Olivier Postel-Vinay né en 1948 est un journaliste et essayiste français fondateur et directeur du célèbre magazine Books. Sa biographie témoigne d’une carrière mouvementée et d’une forte personnalité. Il signe fréquemment des tribunes dans Libération.

Le dernier billet de son blog montre que Sylvestre Huet n’a pas (du tout) goûté la dernière (en date) de ces tribunes « Toujours plus de cyclones ? » (Libération du 18 octobre). Il s’en explique mais, et c’est nouveau, nous fait aussi entrer dans les coulisses :

« Lorsque Olivier Postel-Vinay est entré à Libération comme chroniqueur régulier, il n’a pas tardé à jouer le négationniste climatique. Devant l’impossibilité de discuter avec la direction de la rédaction de ce choix étrange – mais en phase avec d’anciennes positions de Laurent Joffrin lorsqu’il soutenait le livre mensonger et truffé de graphiques truqués de Claude Allègre – je n’avais pu que tweeter ceci, en septembre 2015 :

Huet Sylvestre‏@HuetSylvestre @sfoucart @LiseBarneoud Qui a décidé d’offrir une chronique régulière dans Libération à Postel-Vinay ? Allègre sors de ce corps…
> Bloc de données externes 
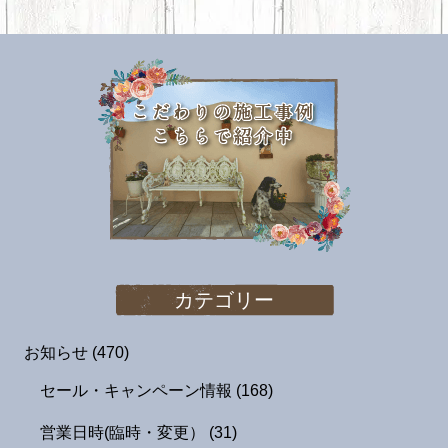
カテゴリー
お知らせ
(470)
セール・キャンペーン情報
(168)
営業日時(臨時・変更）
(31)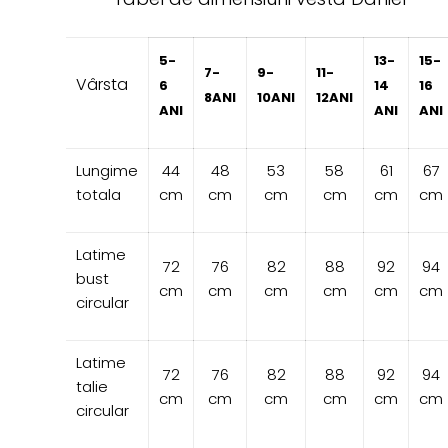
5-
13-
15-
7-
9-
11-
Vârsta
6
14
16
8ANI
10ANI
12ANI
ANI
ANI
ANI
Lungime
44
48
53
58
61
67
totala
cm
cm
cm
cm
cm
cm
Latime
72
76
82
88
92
94
bust
cm
cm
cm
cm
cm
cm
circular
Latime
72
76
82
88
92
94
talie
cm
cm
cm
cm
cm
cm
circular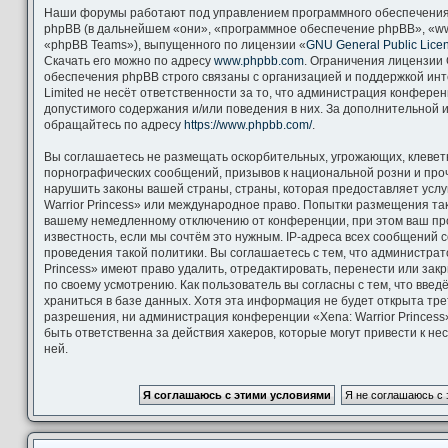
Наши форумы работают под управлением программного обеспечения
phpBB (в дальнейшем «они», «программное обеспечение phpBB», «ww
«phpBB Teams»), выпущенного по лицензии «
GNU General Public Lice
Скачать его можно по адресу
www.phpbb.com
. Ограничения лицензии
обеспечения phpBB строго связаны с организацией и поддержкой ин
Limited не несёт ответственности за то, что администрация конфере
допустимого содержания и/или поведения в них. За дополнительной
обращайтесь по адресу
https://www.phpbb.com/
.
Вы соглашаетесь не размещать оскорбительных, угрожающих, клевет
порнографических сообщений, призывов к национальной розни и про
нарушить законы вашей страны, страны, которая предоставляет услу
Warrior Princess» или международное право. Попытки размещения та
вашему немедленному отключению от конференции, при этом ваш пр
известность, если мы сочтём это нужным. IP-адреса всех сообщений
проведения такой политики. Вы соглашаетесь с тем, что администрат
Princess» имеют право удалить, отредактировать, перенести или зак
по своему усмотрению. Как пользователь вы согласны с тем, что вве
храниться в базе данных. Хотя эта информация не будет открыта тр
разрешения, ни администрация конференции «Xena: Warrior Princess»
быть ответственна за действия хакеров, которые могут привести к н
ней.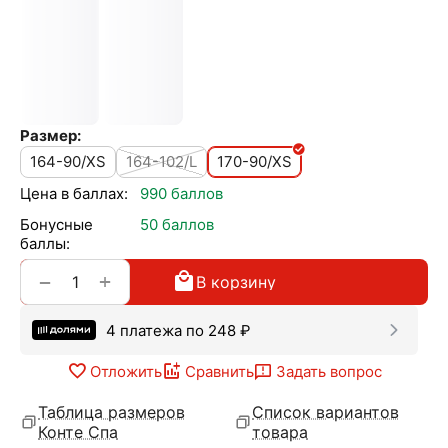
Размер:
164-90/XS
164-102/L
170-90/XS
Цена в баллах:
990 баллов
Бонусные
50 баллов
баллы:
+
−
В корзину
4 платежа по
248
₽
Отложить
Сравнить
Задать вопрос
Таблица размеров
Список вариантов
Конте Спа
товара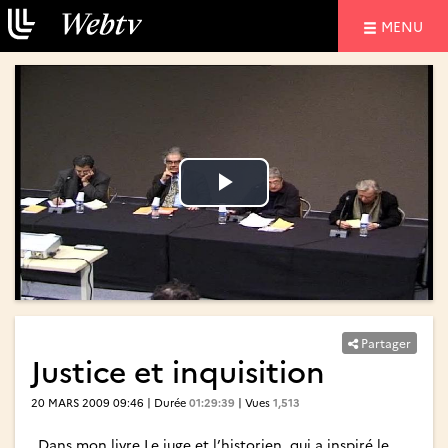
NAVIGATIO
MENU
Lire
Lire
la
la
vidéo
vidéo
Partager
Justice et inquisition
20 MARS 2009 09:46 | Durée
01:29:39
| Vues
1,513
Dans mon livre Le juge et l’historien, qui a inspiré le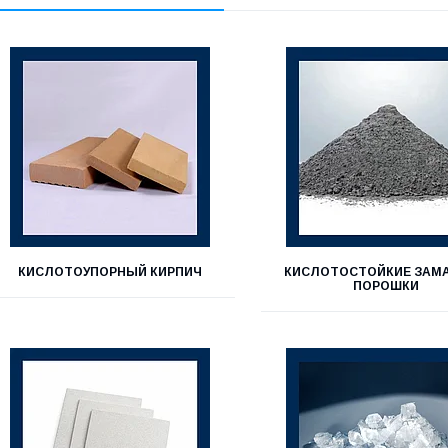
КИСЛОТОУПОРНЫЙ КИРПИЧ
КИСЛОТОСТОЙКИЕ ЗАМА
ПОРОШКИ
« Dans sa chronique, Olivier Postel-Vinay prétend faire oeuvre de journaliste spécialisé, capable de lire non seulement les rapports du Giec mais aussi les articles de Nature. Bon. En tous cas, s’il lit vraiment les rapports du Giec et les articles des revues scientifiques sur le climat, Postel-Vinay n’est pas un ignorant, c’est donc un menteur. »

Le réplique du bretteur

Sylvestre Huet estime qu’Olivier Postel-Vinay « pour tenter de se fabriquer une crédibilité de journaliste spécialisé en science »  tente de se pencher sur le dossier des cyclones et de leurs relations avec le changement climatique. « Ce n’est pas idiot » dit-il, mais réclame quelques compétences. Il ajoute :

« Cher Olivier, si tu veux renouveler l’exercice consistant à tromper tes lecteurs, voici quelques pistes : l’évolution future de la mousson africaine, celle de la calotte antarctique, celle du niveau marin, celle des puits terrestres et océanique du CO2, la réaction du plancton à l’acidification des océans… sur tous ce sujets tu trouveras facilement des articles et des résultats qui se contredisent permettant ainsi de poursuivre tes efforts en duperie ».

Pour finir il pose cette question : « Pourquoi Libération ouvre t-il ses colonnes à des textes aussi mensongers sur l’état de la science du climat ? C’est une question pour mes anciens collègues auxquels je souhaite bien du courage. »

Ce duel ouvert (fort inhabituel dans la profession journalistique) ne manque pas de panache. On attend la réplique du bretteur. Sans oublier celle de Libé.